Тит громко всхлипнул и только тогда понял, что плачет. Холод просачивался даже сквозь мех – пока огонь согревал один бок, второй тем временем промерзал. Кое-как завернувшись в плащ Винке, Тит повернулся лицом к костру. Ощупал рану – вместе с сукровицей на пальцах остался гной, а кожа вокруг воспалилась и горела. Уходя, Винке оставил собранный хворост, но Тит понял, что не в силах встать и подбросить его в огонь. Тело трясло и сжимало в судорогах. Сейчас бы хорошего вина… Вино стало лучшим другом Тита в последние годы. И не было дружбы крепче. Но последние капли из фляги ушли на жалкие попытки Винке очистить рану своего лорда. Лучше бы они разделили вино между собой и умерли там, в Совах, – на две жертвы больше для кровожадных божеств.
Пламя убаюкивало, Тит вглядывался в оранжево-красные всполохи до тех пор, пока не погрузился в лихорадочную дрему. Она вела его по длинным коридорам памяти, и лица всплывали одно за другим – Митрим прокрался в сны Тита и пробудил то, о чем он так усердно пытался забыть.
Багряная ночь вопила в ночное морозное небо звоном колоколов. Тит допоздна сидел с Норволом, а после, когда князь отправился спать, взял лошадь и поехал к Митриму, чтобы обратиться к богам. Напрасно. И мольба Горта о помощи застала Тита стоящим на коленях перед древней пущей.

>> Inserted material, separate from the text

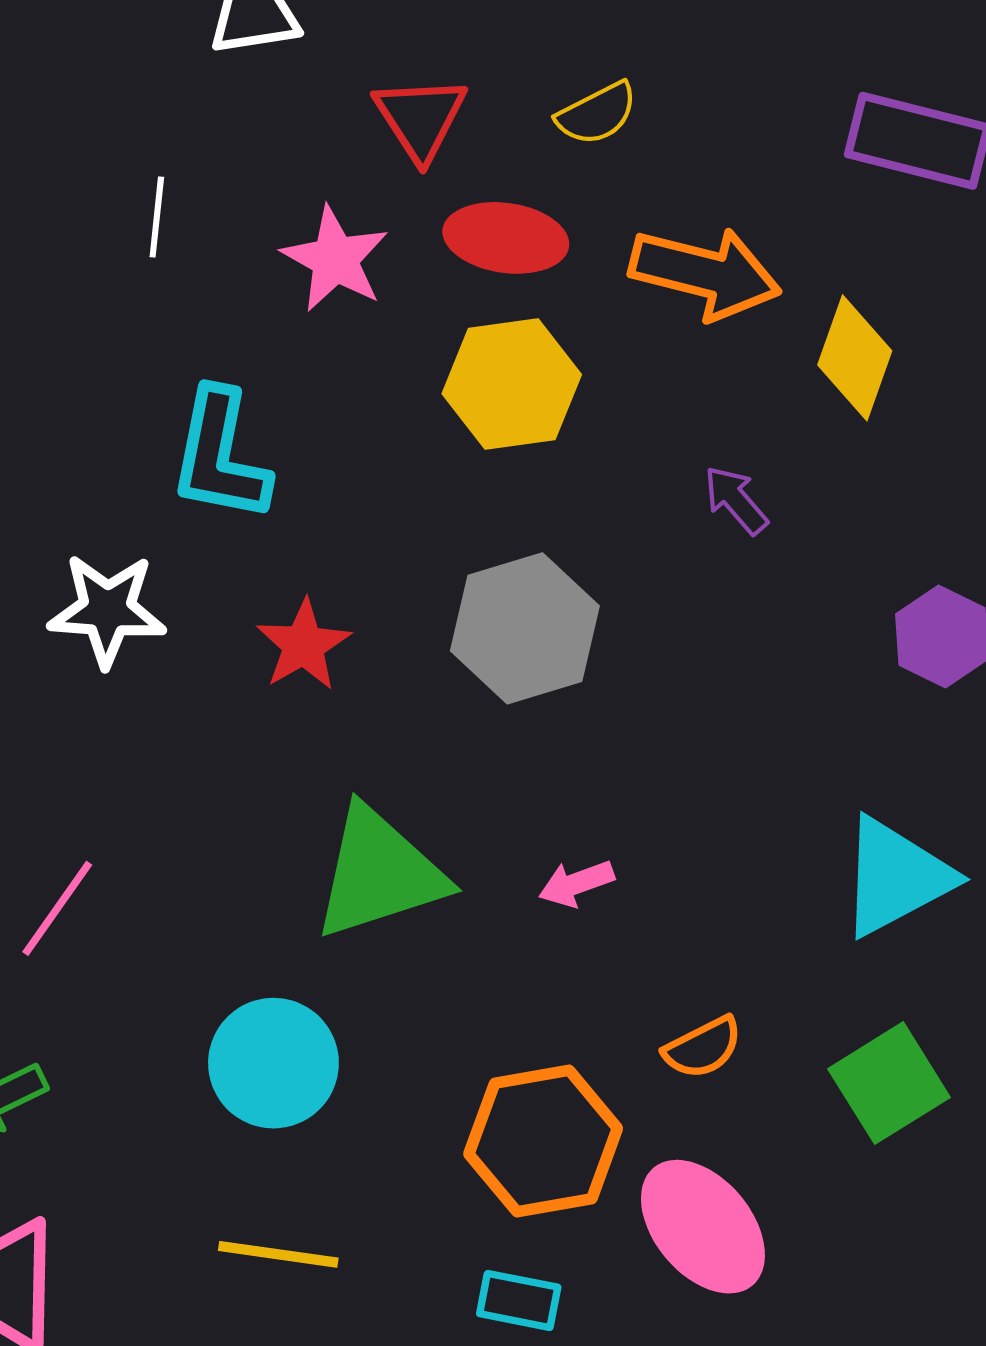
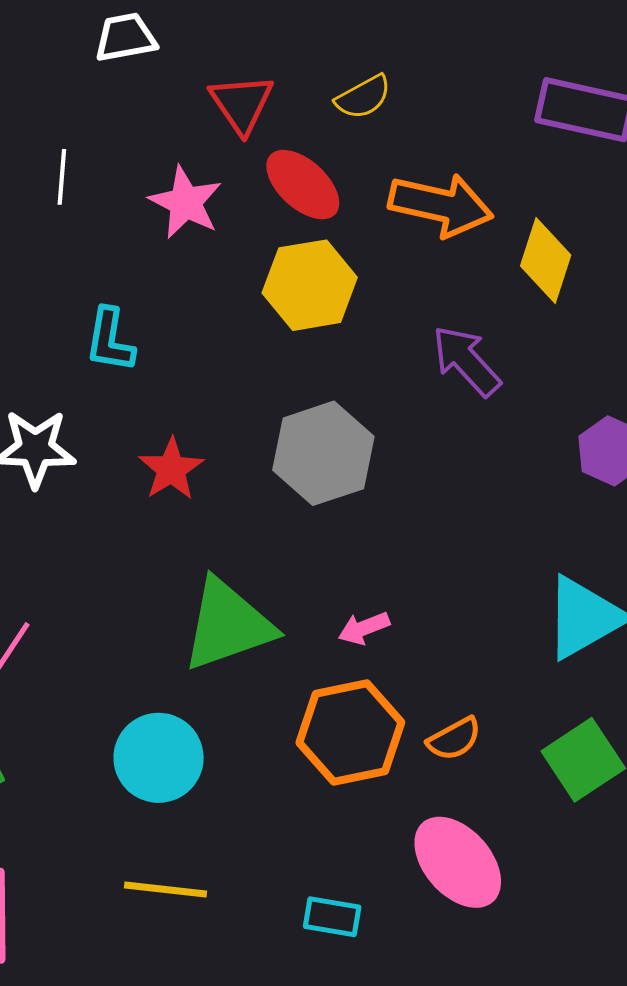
red ellipse: (506, 238) -> (303, 185), turned 36
cyan L-shape: (220, 456) -> (110, 340), size x0.7
purple arrow: (736, 500) -> (466, 361), size x1.5
orange hexagon: (543, 1141) -> (350, 732), moved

В этом сне повсюду был огонь – и уже не вороны, а сам Тит сгорал в нем, но никак не мог превратиться в пепел. Сознание плавилось, растекалось внутри пылающей головы, но безжалостно подбрасывало одно воспоминание за другим.
«Пожалуйста, – взмолился Тит. – Пожалуйста, не надо».

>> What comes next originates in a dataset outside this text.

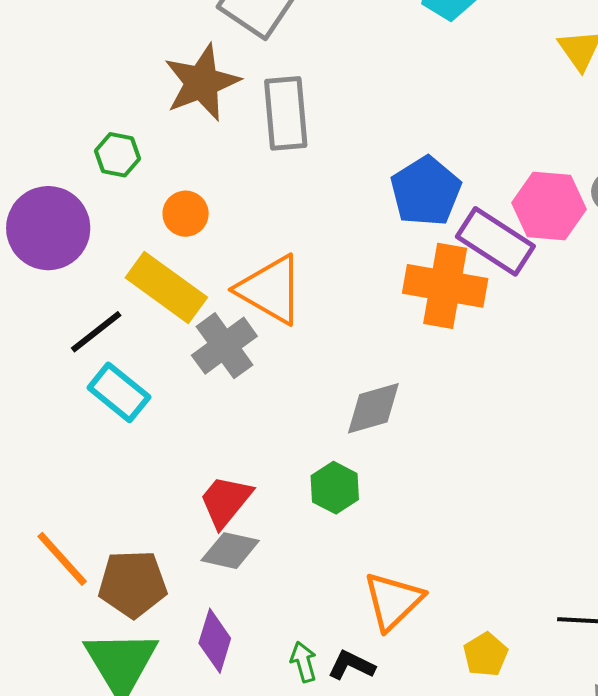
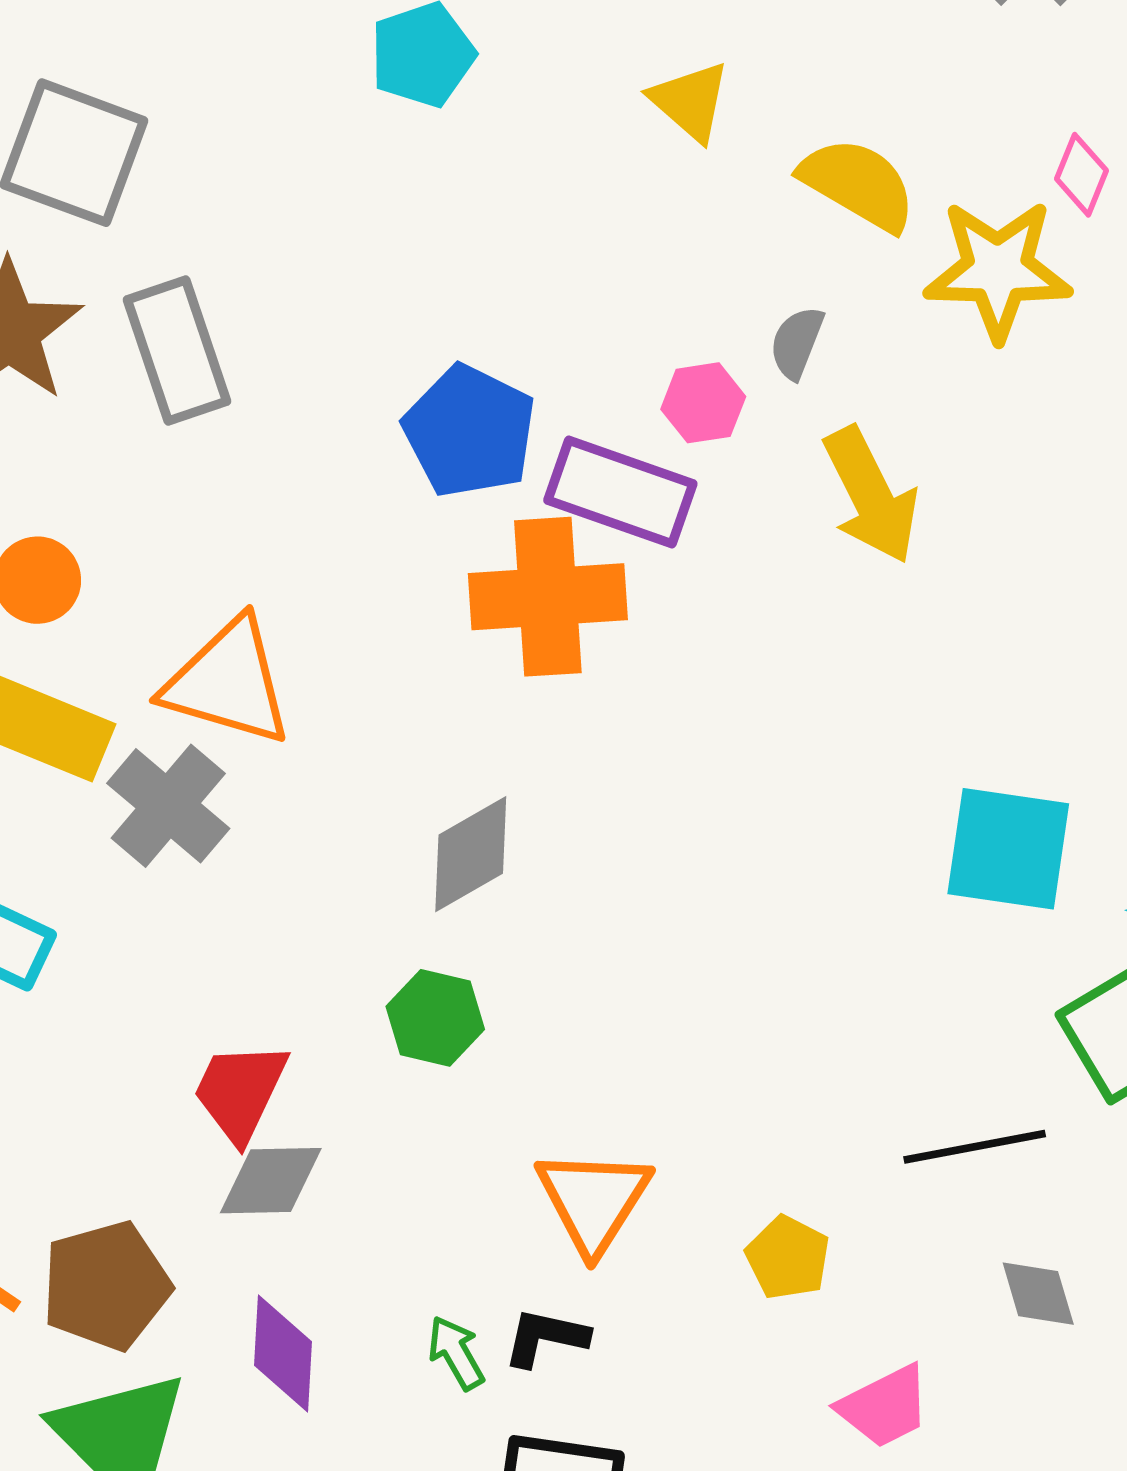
pink hexagon: (549, 206) -> (703, 403), size x0.6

Но его просьбы остались без ответа.
Тит снова, как и семнадцать лет назад, поднимался по лестнице, и ступени множились под его ногами. Башня горела, и Тит брел в дыму, сам себя не помня от страха. Дерево злорадно скрипело, отзываясь на его шаги: «Опоздал, опоздал, опоздал». Огонь жарко дышал со всех сторон, и Титу казалось, что он уже умер. Но жестокие боги приберегли для него другой удел.
Вон тот, усатый и черноглазый, с серебряной рысью на синем плаще, делил с ним вино у костра. Королевский гвардеец, доблестный муж. Он рассказывал веселые истории, и Тит надрывал живот, хохоча над его шутками громче всех. Сейчас воин наклонился над детской кроваткой, хмурясь и пристально рассматривая в ней ребенка.

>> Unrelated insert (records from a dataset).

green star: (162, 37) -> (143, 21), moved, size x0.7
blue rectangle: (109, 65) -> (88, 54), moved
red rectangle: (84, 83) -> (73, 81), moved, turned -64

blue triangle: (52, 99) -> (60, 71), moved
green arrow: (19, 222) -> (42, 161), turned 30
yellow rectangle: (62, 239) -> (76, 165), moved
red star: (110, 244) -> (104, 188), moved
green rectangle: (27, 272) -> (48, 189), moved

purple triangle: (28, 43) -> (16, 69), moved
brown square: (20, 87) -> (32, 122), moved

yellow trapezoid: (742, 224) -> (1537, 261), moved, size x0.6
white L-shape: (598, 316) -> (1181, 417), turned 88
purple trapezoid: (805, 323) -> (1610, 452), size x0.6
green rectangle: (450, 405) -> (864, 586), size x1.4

Его собрат по мечу, насиловавший жену Тита, громко застонал, дернулся раз, другой и отодвинулся, явив раскоряченное тело Велы. Она еще дышала, и кровь змеилась, стекая по бледным ляжкам. Задранный подол платья открыл живот и рану, которую ей нанесли чужие руки. Вела безумно шарила взглядом по комнате, и рука ее, согнувшись, отчаянно скребла ногтями по полу. Но смерть оказалась милосердна и забрала душу Велы до того, как она отыскала глазами его, замершего на пороге.
Кровь шумела в ушах, жар от огня душил Тита, и он не помнил, совсем не помнил, как убивал тех, кого сам же сюда и привел. Очнулся, лишь когда в комнате не осталось живых. И подошел к кроватке, боясь заглянуть туда, боясь увидеть, боясь узнать.
Ребенок спал самым крепким и долгим сном, безмятежно раскинув в стороны крохотные руки и ноги. Норвол отдал им колыбель Якоба и подушку, которую тот каждый раз, засыпая, держал в руках. Этой же подушкой – из черного бархата, с богатой вышивкой – задушили то, что Тит любил больше всего в своей жизни.
Его девочка, милая Рунд, была мертва.